In chat mode, this is simply not possible. - No feedback loop: Not even the best developer can conjure up working code out of thin air. Development is the iterative process of
execute -> observe -> adapt.
A chat agent generates code once without ever having executed or validated it.
The result looks plausible, but is almost certain to fail.
The result: Fictitious keywords, non-existent libraries, tests that look syntactically correct but don’t run – and a lot of wasted time.
MCP: The ‘USB standard’ for AI tools
An MCP (Model Context Protocol) server solves precisely this problem: it encapsulates specific capabilities – in the case of Robot Framework, for example, listing available keywords, analysing a scenario, generating a test case or executing a keyword directly – and makes them available to the AI agent via a unified API.
Info: MCP is an open standard from Anthropic. Just as a USB device can be connected to any USB hub, an MCP server offers its tools to any compatible AI agent – whether it’s Claude, Copilot or another model.
The key difference from chat mode: The agent no longer works blindly!
It can introspect the RF environment, execute keywords and evaluate the result – before planning the next step.
Step 1: Launch the Lab
The Robotmk-Starter Repo is a collection of ready-to-run Robot Framework examples, templates and labs.
I have presented the Starter Repo in detail in a separate article; here you can find the most important information: Robotmk-Starter: Get started straight away with Synthetic Monitoring. Quick guide for the RF-MCP Lab:
Prerequisites:
- GitHub account (to use the Codespace)
- AI:
- Copilot budget (since the change in June 2026, the allowance has become significantly smaller) or
- A Claude subscription (Pro Plan or API)
Steps:
- Open https://github.com/elabit/robotmk-starter
- Scroll down to the ‘/labs’ section and click on the link ‘try out’ next to ‘rf-mcp’. This will open the repository for this lab.
- Click on Code -> Codespaces and then on the three dots: then click on ‘New with options…’ (this is the only way to give the container 4 CPUs instead of 2)
- In the new tab ‘Create codespace for Robotmk/lab-rf-mcp’, select 4-core and click on Create Codespace.
Now go and grab a coffee ☕️ – the container image is being loaded online, packages are being installed and RCC is setting up the environment for you. The whole process takes about 8 minutes.
Note: If you’re familiar with GitHub Codespace Prebuilds: a prebuild would reduce the start-up time from ~8 to ~1 minute. I haven’t managed to get this working yet – I’d appreciate any tips in the comments.
Make sure you wait until the Codespace is fully set up before continuing!
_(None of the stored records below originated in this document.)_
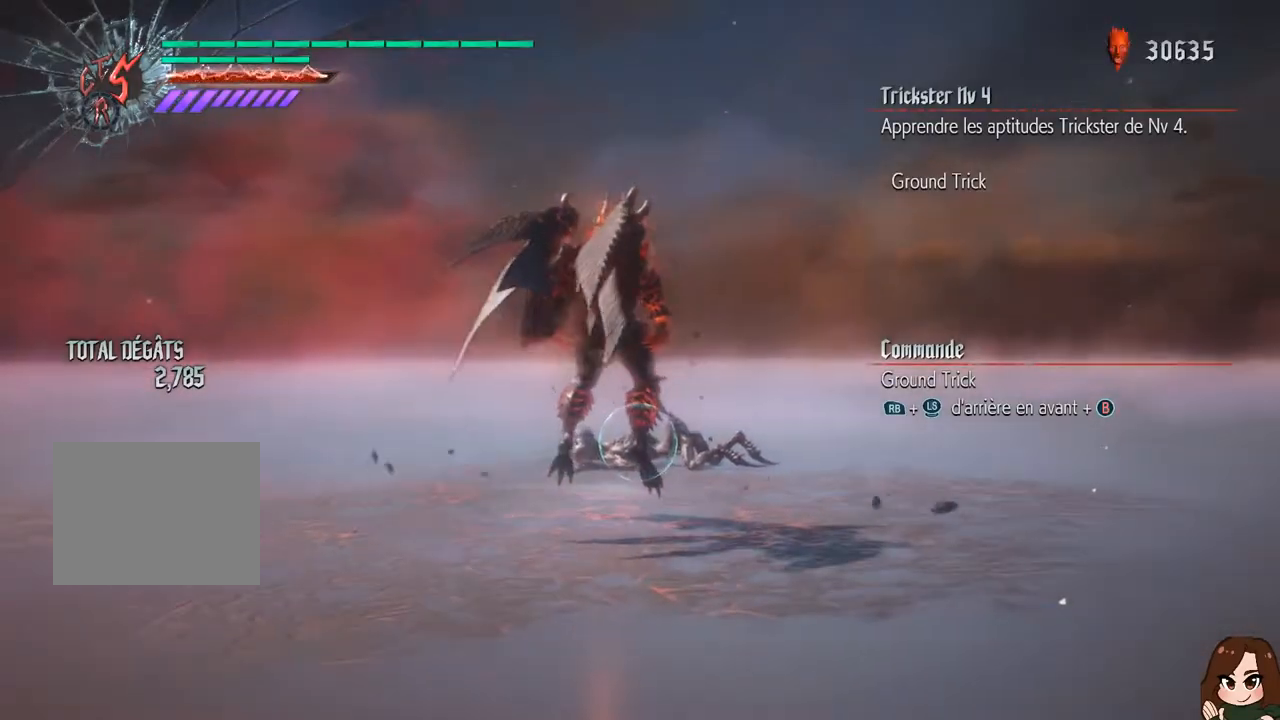
{"buttons": ["Y", "R1"], "left_stick": "up", "right_stick": "center", "events": [[50, "Y", "down"]]}
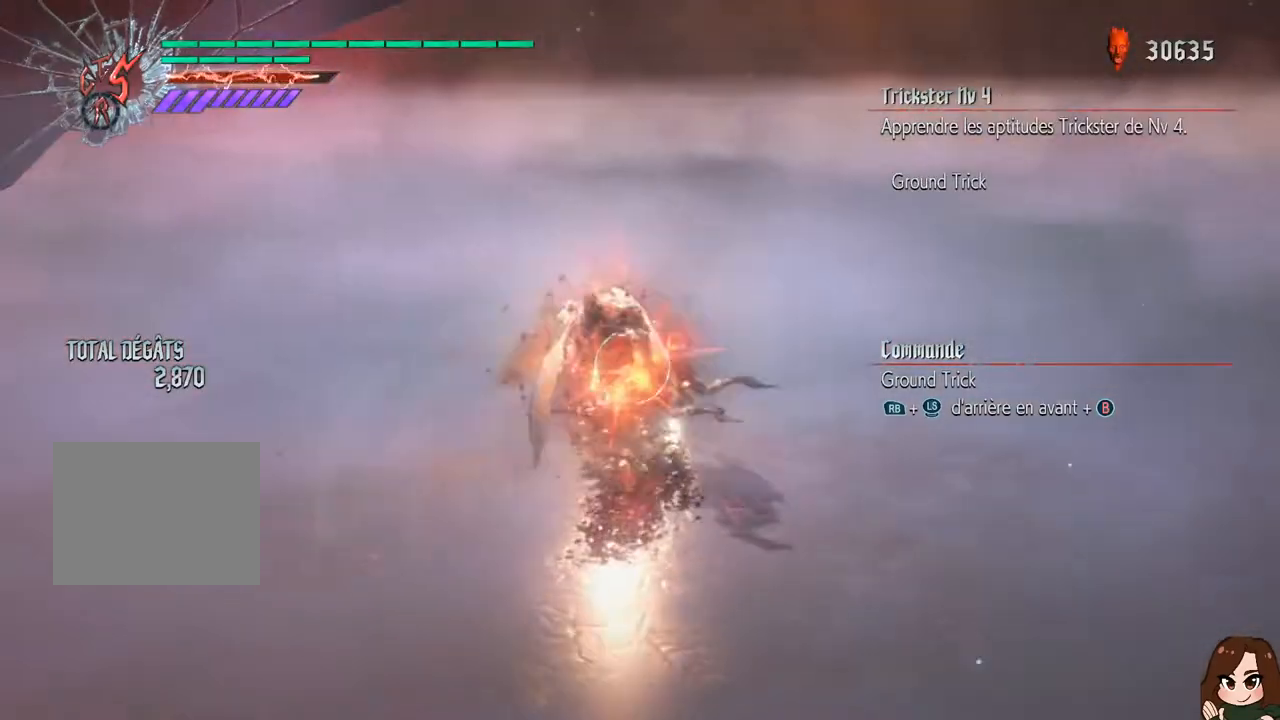
{"buttons": ["Y", "R1"], "left_stick": "up", "right_stick": "center", "events": []}
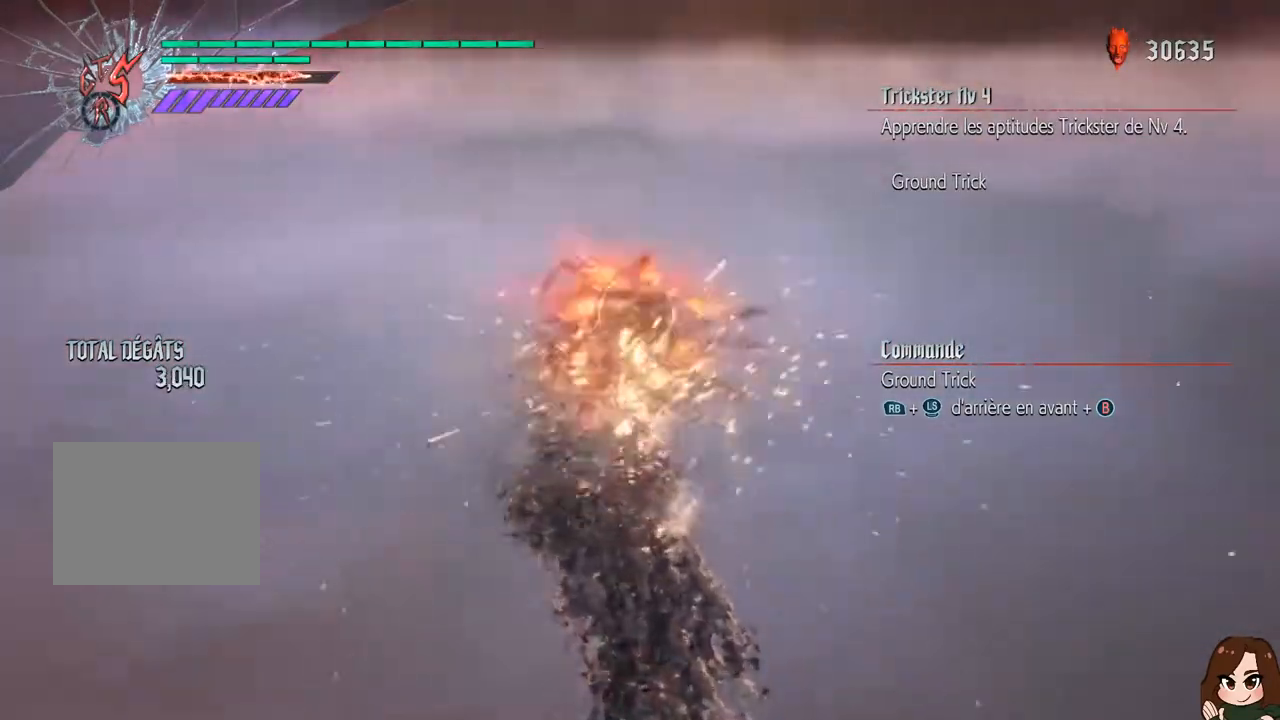
{"buttons": ["Y", "R1"], "left_stick": "up", "right_stick": "center", "events": [[351, "Y", "up"], [417, "Y", "down"]]}
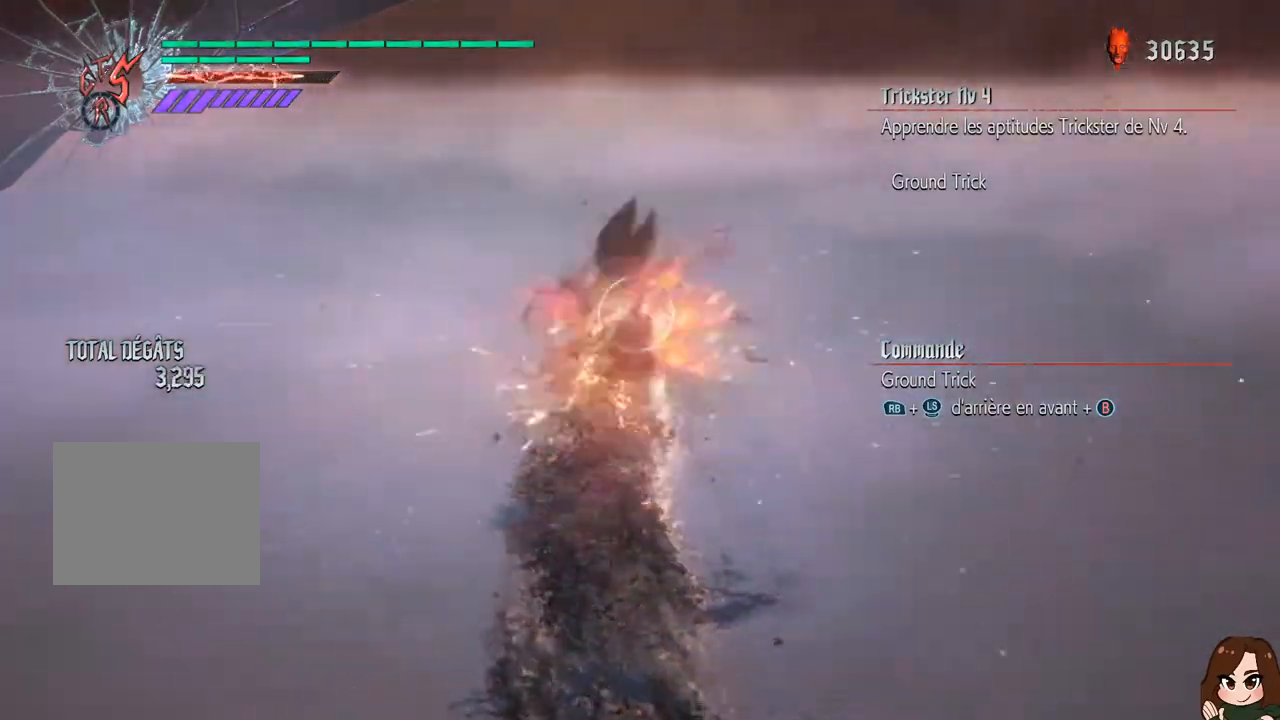
{"buttons": ["Y", "R1"], "left_stick": "up", "right_stick": "center", "events": [[33, "Y", "up"], [83, "Y", "down"], [217, "Y", "up"], [283, "Y", "down"]]}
Step 2: Set up RF-MCP (Claude)
The RF-MCP server can be used with both GitHub Copilot and Claude Code – the configuration files for both agents are already prepared in the lab.
Essentially, there are just two files each that are used to inform the agent about the MCP server (note the different directories). The MCP servers have been given descriptive names so that they can be clearly distinguished in the tool log.
Copilot MCP Config
- File:
.vscode/mcp.json - Name: robotmcp-vsc
As Copilot is integrated directly into VS Code, it registers the MCP server immediately thanks to the JSON file.
You can also tell this by the fact that the file already contains ‘inline’ buttons to control the MCP server:
{
‘servers’: {
✔️Running | Stop | Restart | 18 Tools | 2 prompts
‘robotmcp-vsc’: {
‘type’: ‘stdio’,
“command”: ‘/root/.rcc-env/bin/python’,
‘args’: [‘-m’, ‘robotmcp.server’],
‘env’: {
“PATH”: ‘/root/.rcc-env/bin:/usr/local/sbin:/usr/local/bin:/usr/sbin:/usr/bin:/sbin:/bin’
}
}
}
}
Claude Code MCP Config
- File:
.mcp.json - Name: robotmcp-claude
Claude Code, on the other hand, must first be installed as an extension – and logging into the Codespace requires a few more manual steps. However, this can be easily resolved with the following tutorial.
{
‘mcpServers’: {
‘robotmcp-claude’: {
‘type’: ‘stdio’,
‘command’: ‘/root/.rcc-env/bin/python’,
“args”: [
‘-m’,
‘robotmcp.server’
],
‘env’: {
“PATH”: ‘/root/.rcc-env/bin:/usr/local/sbin:/usr/local/bin:/usr/sbin:/usr/bin:/sbin:/bin’
}
}
}
}
2.1: Initiating authentication
Once the codespace is ready, a notification should appear in the bottom right-hand corner recommending the installation of the Claude Code Extension for VS Code. Click on it to install it.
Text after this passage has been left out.